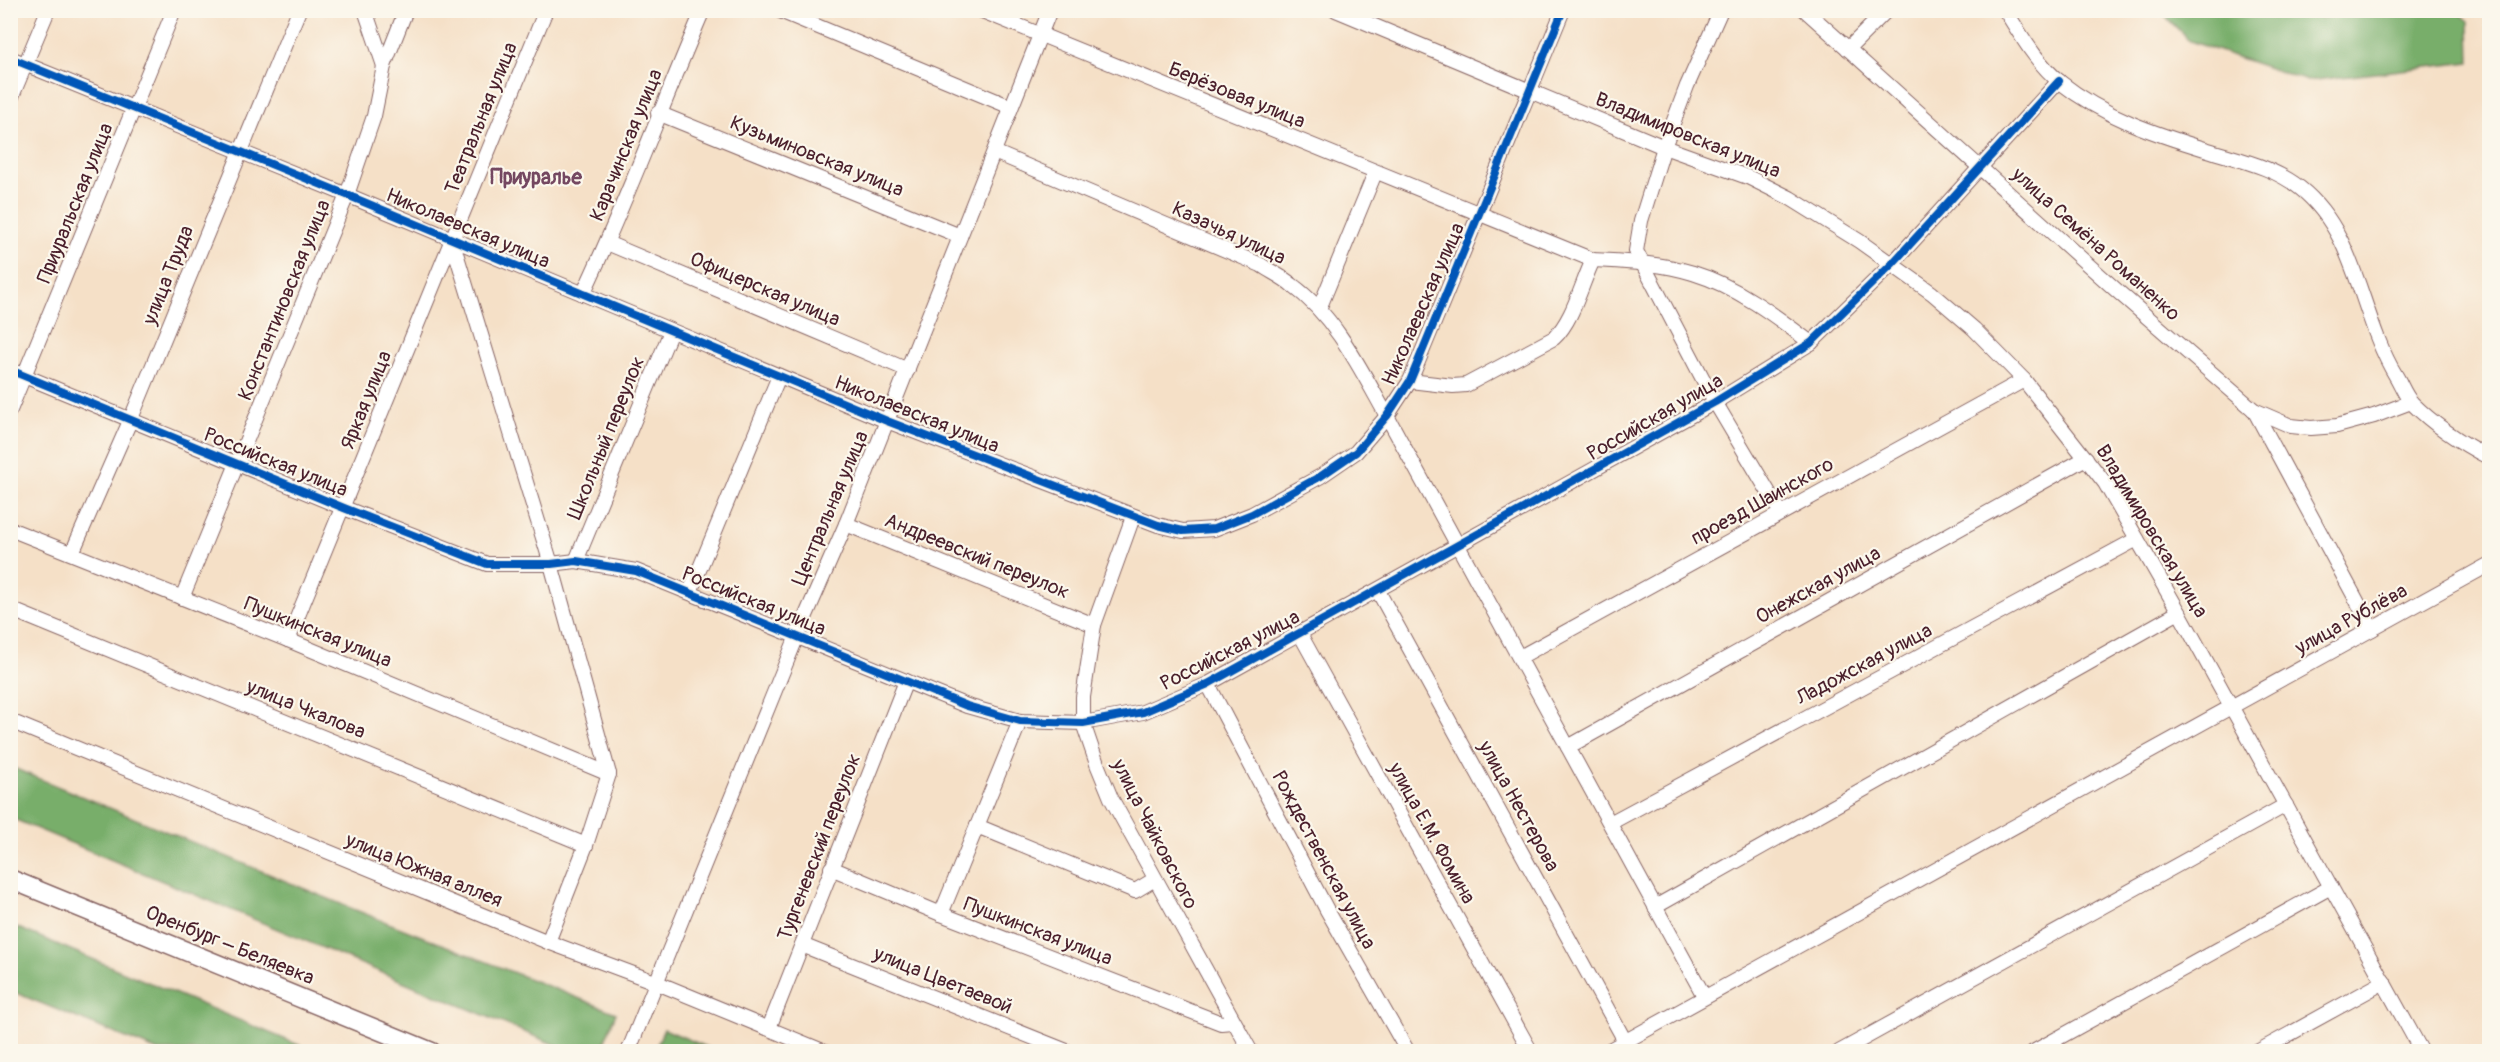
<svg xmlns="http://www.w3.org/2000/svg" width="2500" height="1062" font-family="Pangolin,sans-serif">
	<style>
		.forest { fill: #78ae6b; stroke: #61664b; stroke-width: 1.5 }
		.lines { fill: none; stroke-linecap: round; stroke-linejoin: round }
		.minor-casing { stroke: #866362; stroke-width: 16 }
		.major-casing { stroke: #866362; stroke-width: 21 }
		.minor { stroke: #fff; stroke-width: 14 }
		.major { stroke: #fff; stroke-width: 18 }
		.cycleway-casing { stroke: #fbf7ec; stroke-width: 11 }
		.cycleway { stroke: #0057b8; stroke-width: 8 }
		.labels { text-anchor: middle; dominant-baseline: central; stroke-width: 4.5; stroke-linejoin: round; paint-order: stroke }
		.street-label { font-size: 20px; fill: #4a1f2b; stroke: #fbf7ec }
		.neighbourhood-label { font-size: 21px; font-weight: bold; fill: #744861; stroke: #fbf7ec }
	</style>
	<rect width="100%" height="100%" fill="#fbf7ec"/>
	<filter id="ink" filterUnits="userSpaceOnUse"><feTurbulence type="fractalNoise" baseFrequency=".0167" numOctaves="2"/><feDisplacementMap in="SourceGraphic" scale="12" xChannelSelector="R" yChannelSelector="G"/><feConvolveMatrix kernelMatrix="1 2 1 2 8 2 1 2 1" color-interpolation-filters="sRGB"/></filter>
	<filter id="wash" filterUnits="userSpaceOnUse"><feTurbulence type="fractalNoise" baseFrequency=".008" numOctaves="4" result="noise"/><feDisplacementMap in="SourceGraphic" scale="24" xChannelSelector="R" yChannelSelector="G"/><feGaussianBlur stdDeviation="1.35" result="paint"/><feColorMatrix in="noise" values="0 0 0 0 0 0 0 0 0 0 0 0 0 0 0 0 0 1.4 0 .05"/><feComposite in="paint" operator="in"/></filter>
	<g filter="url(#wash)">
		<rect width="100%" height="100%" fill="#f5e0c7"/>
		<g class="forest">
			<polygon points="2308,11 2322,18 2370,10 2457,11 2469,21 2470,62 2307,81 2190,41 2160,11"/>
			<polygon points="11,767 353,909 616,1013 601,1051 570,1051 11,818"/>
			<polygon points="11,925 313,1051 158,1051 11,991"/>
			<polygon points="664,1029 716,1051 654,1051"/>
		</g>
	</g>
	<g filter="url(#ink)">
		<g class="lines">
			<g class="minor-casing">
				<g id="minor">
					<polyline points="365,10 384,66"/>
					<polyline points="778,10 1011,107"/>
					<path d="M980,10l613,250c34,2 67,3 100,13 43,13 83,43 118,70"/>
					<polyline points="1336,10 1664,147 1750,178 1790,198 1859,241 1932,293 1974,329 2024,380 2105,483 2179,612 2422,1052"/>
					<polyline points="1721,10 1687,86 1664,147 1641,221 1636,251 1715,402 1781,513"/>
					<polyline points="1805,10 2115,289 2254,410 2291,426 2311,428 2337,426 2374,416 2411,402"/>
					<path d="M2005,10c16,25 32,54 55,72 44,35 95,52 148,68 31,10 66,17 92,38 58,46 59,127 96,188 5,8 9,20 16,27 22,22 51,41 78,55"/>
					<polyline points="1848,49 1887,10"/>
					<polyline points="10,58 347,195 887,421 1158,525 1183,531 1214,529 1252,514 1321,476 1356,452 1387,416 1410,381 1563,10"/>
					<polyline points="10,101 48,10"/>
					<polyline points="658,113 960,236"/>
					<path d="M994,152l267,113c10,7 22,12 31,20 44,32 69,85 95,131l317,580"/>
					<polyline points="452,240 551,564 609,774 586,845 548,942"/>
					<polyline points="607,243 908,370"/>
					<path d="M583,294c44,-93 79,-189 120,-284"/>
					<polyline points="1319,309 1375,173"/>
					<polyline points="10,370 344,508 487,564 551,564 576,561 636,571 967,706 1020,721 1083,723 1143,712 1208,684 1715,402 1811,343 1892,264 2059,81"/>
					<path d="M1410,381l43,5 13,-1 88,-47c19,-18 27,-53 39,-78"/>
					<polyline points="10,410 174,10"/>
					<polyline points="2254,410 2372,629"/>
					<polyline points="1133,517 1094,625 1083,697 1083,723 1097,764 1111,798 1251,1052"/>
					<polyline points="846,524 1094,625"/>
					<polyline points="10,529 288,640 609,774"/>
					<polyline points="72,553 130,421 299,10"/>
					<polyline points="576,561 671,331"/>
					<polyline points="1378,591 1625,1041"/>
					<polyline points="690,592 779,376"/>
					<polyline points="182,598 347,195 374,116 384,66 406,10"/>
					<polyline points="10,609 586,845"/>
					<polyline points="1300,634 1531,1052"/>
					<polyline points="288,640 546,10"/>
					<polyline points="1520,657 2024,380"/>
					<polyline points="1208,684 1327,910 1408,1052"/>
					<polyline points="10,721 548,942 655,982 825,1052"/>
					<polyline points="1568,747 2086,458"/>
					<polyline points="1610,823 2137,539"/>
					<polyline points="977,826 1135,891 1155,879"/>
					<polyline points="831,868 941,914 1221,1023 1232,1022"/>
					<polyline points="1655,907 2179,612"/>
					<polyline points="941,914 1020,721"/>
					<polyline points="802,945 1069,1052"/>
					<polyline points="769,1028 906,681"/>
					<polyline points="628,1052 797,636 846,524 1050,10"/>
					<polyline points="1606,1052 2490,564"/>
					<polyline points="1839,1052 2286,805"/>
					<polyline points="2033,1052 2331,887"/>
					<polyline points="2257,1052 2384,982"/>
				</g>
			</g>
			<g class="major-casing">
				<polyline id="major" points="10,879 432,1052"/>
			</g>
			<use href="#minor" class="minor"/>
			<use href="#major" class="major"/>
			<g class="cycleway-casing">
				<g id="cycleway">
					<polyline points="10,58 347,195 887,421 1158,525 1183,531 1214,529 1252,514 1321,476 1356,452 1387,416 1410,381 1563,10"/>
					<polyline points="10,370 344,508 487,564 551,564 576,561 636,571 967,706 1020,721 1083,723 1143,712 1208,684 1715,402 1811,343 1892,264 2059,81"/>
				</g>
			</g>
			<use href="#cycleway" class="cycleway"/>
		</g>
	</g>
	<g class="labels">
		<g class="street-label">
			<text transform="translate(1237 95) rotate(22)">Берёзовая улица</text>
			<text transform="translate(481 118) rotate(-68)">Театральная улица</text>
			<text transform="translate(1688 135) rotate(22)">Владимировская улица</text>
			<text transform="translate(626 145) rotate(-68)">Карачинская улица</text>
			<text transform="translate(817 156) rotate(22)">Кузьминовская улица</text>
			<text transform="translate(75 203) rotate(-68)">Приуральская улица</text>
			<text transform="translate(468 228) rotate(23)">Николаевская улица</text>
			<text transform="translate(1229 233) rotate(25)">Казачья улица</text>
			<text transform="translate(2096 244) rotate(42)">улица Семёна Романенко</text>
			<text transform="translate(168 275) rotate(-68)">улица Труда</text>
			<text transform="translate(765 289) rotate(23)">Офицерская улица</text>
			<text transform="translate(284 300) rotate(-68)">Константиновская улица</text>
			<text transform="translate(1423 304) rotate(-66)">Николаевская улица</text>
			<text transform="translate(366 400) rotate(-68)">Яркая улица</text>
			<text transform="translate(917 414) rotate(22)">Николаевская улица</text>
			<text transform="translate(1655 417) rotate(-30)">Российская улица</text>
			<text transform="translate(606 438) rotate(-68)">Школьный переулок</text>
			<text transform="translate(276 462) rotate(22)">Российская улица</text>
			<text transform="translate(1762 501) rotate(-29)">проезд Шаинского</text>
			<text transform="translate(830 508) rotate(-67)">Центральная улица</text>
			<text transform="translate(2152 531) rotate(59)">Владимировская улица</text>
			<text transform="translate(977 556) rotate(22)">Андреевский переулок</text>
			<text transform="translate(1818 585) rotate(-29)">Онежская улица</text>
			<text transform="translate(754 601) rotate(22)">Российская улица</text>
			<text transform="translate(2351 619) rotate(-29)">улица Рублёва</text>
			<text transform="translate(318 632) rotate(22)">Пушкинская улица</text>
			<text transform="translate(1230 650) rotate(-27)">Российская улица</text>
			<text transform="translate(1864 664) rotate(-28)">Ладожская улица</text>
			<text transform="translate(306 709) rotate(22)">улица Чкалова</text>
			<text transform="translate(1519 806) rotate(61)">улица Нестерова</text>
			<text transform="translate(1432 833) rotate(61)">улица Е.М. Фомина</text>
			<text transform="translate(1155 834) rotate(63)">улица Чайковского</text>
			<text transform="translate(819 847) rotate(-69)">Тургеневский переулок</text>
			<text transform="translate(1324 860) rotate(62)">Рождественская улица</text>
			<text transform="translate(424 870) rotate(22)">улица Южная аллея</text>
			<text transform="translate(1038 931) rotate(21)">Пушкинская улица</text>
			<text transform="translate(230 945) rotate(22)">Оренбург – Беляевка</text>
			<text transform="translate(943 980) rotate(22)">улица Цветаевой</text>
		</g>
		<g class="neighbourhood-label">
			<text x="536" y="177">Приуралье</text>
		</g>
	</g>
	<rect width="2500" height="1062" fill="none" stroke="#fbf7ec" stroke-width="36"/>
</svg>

_ _ _ _ _

= Exercise details =
From the records above, pull every line that carries the word "wash".

= Result of this task =
	<filter id="wash" filterUnits="userSpaceOnUse"><feTurbulence type="fractalNoise" baseFrequency=".008" numOctaves="4" result="noise"/><feDisplacementMap in="SourceGraphic" scale="24" xChannelSelector="R" yChannelSelector="G"/><feGaussianBlur stdDeviation="1.35" result="paint"/><feColorMatrix in="noise" values="0 0 0 0 0 0 0 0 0 0 0 0 0 0 0 0 0 1.4 0 .05"/><feComposite in="paint" operator="in"/></filter>
	<g filter="url(#wash)">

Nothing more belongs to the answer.